My problem with the story is that is was pretty much paint by the numbers - fill this space, then this space and so on

Hint to writing on style:

"Let me introduce myself: my name is Kate, I'm 5'3, I have blonde shoulder length hair and blue eyes, my skin is very pale , I'm of slim build but curvy where needed and my breasts are a 34D and perfectly round.

Beth on the other hand is a lot taller than me, but also has long blonde hair and blue eyes. She is a lot slimmer than me; her breasts look smaller than mine but very perky."

These paragraphs are killers: there are lots of ways to get this information to the reader without printing the statistics on a scorecard. Besides - how much information does the reader need? Give him/her a chance to use his/her imagination. In particular the bra size is totally unnecessary

And no sequel as such is necessary. Create a couple of new characters, with a similar backstory, and have at it.

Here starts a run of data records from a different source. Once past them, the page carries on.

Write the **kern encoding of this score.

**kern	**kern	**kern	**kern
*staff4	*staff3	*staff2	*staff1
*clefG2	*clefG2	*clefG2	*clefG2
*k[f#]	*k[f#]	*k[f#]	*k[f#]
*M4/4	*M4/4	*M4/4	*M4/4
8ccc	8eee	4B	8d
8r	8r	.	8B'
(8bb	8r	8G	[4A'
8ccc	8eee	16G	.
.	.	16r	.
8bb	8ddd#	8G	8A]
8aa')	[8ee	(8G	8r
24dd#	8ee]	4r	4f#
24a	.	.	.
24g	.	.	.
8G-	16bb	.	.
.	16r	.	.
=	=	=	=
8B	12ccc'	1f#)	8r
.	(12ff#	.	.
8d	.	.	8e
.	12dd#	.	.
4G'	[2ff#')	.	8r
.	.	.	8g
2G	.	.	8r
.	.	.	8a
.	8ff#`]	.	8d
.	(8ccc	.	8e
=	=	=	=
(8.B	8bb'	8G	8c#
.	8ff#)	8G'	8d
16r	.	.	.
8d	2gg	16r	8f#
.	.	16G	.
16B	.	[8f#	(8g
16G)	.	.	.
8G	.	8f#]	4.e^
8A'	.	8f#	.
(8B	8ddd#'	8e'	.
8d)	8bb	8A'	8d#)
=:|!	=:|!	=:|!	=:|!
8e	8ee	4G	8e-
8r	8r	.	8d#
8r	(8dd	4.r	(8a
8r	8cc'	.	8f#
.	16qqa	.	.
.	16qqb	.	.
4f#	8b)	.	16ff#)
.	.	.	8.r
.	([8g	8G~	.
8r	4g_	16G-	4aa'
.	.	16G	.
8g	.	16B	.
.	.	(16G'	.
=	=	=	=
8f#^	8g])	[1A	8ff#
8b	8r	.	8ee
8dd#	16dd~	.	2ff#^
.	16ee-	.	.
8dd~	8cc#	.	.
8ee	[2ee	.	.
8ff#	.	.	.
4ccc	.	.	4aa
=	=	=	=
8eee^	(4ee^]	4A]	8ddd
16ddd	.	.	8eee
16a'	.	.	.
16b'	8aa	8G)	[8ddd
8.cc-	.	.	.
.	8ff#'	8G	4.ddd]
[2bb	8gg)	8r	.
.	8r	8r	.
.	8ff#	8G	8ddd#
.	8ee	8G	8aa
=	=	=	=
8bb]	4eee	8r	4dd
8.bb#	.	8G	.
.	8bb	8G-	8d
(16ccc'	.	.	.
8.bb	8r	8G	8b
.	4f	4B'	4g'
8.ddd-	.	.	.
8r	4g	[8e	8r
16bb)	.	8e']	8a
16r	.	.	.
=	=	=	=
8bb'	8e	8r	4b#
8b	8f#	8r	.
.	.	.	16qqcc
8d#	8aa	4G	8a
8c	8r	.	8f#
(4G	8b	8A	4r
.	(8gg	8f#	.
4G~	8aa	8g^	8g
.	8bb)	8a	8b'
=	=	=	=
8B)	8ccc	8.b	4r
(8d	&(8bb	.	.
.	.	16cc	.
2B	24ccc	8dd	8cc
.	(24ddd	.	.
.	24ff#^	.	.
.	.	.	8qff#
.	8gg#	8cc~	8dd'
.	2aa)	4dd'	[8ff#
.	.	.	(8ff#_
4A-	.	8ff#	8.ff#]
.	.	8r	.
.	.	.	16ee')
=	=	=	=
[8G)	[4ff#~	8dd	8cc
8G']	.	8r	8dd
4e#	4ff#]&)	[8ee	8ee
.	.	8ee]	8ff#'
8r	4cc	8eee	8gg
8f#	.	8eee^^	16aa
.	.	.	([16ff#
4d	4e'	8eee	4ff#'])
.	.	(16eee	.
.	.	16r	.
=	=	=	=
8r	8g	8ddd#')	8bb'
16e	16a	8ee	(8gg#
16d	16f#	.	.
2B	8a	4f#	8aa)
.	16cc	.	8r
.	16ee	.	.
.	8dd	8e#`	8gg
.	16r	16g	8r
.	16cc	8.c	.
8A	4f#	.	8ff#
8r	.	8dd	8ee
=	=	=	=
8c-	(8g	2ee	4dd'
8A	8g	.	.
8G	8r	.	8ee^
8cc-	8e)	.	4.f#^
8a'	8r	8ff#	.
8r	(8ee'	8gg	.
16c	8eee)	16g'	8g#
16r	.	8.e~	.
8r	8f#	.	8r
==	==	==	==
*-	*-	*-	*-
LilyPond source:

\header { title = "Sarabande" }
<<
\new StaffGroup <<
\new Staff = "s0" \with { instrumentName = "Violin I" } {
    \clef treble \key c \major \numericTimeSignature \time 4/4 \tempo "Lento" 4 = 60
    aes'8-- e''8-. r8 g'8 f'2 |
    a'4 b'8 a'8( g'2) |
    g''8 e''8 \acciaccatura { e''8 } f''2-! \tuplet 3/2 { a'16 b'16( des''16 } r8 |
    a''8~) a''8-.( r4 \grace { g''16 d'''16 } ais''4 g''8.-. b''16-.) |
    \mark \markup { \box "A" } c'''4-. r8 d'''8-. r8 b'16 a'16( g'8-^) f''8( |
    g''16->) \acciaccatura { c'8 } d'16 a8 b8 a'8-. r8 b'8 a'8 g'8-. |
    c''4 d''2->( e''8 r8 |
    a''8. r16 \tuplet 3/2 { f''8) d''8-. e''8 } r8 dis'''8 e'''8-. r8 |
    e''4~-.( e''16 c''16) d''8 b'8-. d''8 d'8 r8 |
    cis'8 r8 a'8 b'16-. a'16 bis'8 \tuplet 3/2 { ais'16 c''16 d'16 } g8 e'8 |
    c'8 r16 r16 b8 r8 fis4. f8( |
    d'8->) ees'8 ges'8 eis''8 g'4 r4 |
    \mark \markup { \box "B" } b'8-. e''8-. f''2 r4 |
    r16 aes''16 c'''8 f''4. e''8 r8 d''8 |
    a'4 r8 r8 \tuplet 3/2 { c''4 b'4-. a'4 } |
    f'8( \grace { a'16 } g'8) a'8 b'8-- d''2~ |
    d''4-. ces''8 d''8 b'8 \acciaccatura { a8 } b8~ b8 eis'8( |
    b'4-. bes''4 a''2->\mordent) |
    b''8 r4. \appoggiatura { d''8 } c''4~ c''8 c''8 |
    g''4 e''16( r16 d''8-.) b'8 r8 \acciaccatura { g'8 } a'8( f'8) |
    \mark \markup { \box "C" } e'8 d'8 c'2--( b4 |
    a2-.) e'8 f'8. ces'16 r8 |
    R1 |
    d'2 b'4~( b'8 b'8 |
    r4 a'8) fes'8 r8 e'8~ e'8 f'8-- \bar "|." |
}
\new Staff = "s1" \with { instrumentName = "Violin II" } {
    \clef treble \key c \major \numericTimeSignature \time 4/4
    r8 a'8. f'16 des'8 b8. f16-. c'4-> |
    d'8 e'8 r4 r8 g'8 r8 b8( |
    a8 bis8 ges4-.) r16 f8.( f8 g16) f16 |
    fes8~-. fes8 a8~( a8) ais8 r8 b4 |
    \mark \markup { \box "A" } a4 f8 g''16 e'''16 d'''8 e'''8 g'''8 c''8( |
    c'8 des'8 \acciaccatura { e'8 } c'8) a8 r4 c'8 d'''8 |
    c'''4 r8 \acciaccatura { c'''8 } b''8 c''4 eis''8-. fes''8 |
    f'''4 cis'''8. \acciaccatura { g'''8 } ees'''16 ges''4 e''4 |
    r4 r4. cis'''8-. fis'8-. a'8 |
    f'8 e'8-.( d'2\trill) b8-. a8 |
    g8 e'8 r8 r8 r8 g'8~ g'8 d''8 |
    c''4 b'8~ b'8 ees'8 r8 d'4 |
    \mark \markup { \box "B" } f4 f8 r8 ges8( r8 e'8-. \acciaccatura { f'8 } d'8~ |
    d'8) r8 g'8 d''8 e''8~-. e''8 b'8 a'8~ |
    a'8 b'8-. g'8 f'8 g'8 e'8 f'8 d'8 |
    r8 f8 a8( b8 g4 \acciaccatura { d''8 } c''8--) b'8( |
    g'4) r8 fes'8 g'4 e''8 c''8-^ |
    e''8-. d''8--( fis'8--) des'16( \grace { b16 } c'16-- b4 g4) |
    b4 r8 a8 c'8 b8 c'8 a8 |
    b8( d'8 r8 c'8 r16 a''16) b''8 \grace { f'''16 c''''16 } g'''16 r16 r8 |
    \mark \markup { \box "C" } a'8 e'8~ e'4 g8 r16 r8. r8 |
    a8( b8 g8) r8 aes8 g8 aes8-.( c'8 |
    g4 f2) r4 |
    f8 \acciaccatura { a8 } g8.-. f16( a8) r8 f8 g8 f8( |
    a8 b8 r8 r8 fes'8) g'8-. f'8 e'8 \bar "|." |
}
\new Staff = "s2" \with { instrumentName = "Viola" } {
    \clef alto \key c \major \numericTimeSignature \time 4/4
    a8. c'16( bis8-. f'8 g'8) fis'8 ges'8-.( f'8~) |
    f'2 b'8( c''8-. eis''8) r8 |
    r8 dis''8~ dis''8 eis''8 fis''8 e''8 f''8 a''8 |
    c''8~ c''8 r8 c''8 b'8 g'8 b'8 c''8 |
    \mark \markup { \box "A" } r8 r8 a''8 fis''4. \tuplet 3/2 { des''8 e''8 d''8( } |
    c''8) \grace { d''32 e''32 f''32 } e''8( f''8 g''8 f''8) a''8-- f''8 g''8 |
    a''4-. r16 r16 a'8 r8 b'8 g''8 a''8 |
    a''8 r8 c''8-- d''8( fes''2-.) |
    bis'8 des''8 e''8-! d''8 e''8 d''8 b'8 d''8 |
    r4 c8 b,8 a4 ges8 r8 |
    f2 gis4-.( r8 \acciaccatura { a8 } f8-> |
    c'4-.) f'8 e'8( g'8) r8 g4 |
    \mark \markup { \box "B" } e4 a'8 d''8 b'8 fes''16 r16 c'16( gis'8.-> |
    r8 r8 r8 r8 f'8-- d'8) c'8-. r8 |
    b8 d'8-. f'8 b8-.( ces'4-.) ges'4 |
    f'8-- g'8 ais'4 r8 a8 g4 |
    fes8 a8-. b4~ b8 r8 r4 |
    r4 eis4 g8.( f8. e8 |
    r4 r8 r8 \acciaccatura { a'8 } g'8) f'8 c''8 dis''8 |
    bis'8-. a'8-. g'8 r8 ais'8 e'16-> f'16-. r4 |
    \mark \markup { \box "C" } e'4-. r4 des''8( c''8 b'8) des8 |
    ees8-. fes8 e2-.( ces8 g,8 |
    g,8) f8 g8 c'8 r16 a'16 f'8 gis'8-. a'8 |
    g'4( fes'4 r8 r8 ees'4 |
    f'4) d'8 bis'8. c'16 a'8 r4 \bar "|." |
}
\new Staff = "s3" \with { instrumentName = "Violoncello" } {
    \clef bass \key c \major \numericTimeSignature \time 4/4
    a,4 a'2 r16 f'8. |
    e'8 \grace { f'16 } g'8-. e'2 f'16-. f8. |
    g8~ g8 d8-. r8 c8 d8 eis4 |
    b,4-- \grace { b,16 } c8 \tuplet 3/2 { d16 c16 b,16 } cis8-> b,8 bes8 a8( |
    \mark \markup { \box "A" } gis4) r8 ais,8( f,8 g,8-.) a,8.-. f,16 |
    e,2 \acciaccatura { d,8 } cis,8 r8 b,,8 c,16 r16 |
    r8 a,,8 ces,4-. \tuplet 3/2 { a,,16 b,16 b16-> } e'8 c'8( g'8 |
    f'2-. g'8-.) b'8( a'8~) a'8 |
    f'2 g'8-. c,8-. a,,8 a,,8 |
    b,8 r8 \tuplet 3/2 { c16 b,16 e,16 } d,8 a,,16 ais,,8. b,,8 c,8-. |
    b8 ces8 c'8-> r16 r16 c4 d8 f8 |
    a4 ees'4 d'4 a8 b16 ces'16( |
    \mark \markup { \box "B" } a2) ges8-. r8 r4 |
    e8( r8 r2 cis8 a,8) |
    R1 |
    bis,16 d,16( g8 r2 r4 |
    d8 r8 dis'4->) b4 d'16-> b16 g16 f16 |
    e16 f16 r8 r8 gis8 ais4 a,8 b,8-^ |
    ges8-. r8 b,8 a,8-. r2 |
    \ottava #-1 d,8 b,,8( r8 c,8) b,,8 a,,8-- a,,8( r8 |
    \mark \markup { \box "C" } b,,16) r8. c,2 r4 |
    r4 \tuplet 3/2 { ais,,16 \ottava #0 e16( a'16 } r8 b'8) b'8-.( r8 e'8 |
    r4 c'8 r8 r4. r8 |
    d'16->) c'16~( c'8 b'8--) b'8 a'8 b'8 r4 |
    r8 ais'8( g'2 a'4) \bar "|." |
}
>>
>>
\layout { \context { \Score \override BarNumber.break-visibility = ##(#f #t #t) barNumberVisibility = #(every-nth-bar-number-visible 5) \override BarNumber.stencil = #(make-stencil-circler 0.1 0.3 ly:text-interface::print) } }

innomeansawriterinnomeansawriterabout 11 years agoAuthor

Thank you for your honest opinion.

I am not a writer by any standards, this story is based on something that actually happened and i just wanted to share it.

I know it isnt nearly as good as most of the stories on here but i thought i would try.

AnonymousAnonymousabout 11 years ago
Don't listen to the critics

I thought the story was fucking fabulous. It got me off!

OliviaBeaumontOliviaBeaumontabout 11 years ago
Oooohhh

Hot. And you say this actually happened to you ?? Wow. That is amazing. Not sure if I could go through it for real, but it sure is wonderful fantasizing about it !

O

AnonymousAnonymousalmost 11 years ago
Nice story, but...

you should get a new editor, considering the very first line of your story is grammatically incorrect. And a common error at that, one that any qualified editor would spot immediately.